UI-AGILE: Advancing GUI Agents with Effective Reinforcement Learning and Precise Inference-Time Grounding
Summary: arXiv:2507.22025v4 Announce Type: replace
Abstract
The emergence of Multimodal Large Language Models (MLLMs) has driven significant advances in Graphical User Interface (GUI) agent capabilities. Nevertheless, existing GUI agent training and inference techniques still suffer from a dilemma for reasoning designs, ineffective reward, and visual noise. To address these issues, we introduce UI-AGILE for enhancing GUI agents at both training and inference.
Key Features of UI-AGILE
UI-AGILE introduces several innovative enhancements aimed at improving both the training and inference processes for GUI agents:
- Continuous Reward Function: This function incentivizes high-precision grounding, allowing for more accurate interactions with GUI elements.

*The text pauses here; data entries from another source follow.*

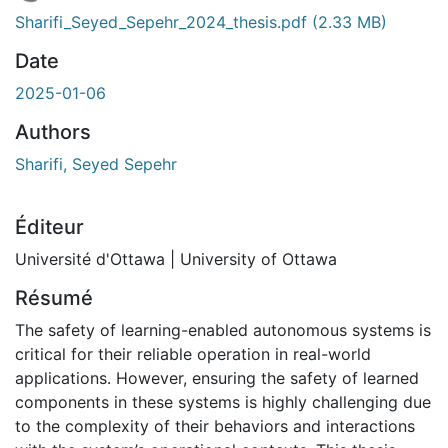
 de chargement...
Sharifi_Seyed_Sepehr_2024_thesis.pdf
(2.33 MB)
Date
2025-01-06
Authors
Sharifi, Seyed Sepehr
Éditeur
Université d'Ottawa | University of Ottawa
Résumé
The safety of learning-enabled autonomous systems is
critical for their reliable operation in real-world
applications. However, ensuring the safety of learned
components in these systems is highly challenging due
to the complexity of their behaviors and interactions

- Simple Thinking Reward: A novel reward system that balances the need for planning with the necessity for speed and grounding accuracy, facilitating smoother agent performance.
- Cropping-Based Resampling Strategy: This technique is designed to mitigate the sparse reward problem, enhancing the learning process on complex tasks by focusing on smaller, more manageable segments of data.
Inference Enhancements
In addition to training improvements, UI-AGILE incorporates advanced strategies for inference:
- Decomposed Grounding with Selection: This method significantly boosts grounding accuracy on high-resolution displays by breaking down images into smaller parts, allowing for more precise identification and interaction with GUI elements.
Performance Results
Experiments conducted using UI-AGILE have demonstrated remarkable improvements in grounding performance. The model achieved state-of-the-art results on two benchmarks: ScreenSpot-Pro and ScreenSpot-v2. Notably, the integration of both training and inference enhancements resulted in a 23% increase in grounding accuracy over the best baseline on ScreenSpot-Pro.
General Agent Capabilities
Besides focusing on grounding performance, UI-AGILE exhibits robust general agent capabilities, making it versatile for various applications beyond GUI interactions. Its design caters to a wide range of tasks, showcasing the potential for broader implementations in the field of AI.
Conclusion
The introduction of UI-AGILE marks a significant step forward in the development of GUI agents, addressing key challenges in training and inference processes. By leveraging continuous rewards, innovative resampling strategies, and refined grounding techniques, UI-AGILE stands out as a leader in advancing the capabilities of GUI agents.
Availability
For those interested in exploring UI-AGILE further, the code is available at GitHub Repository.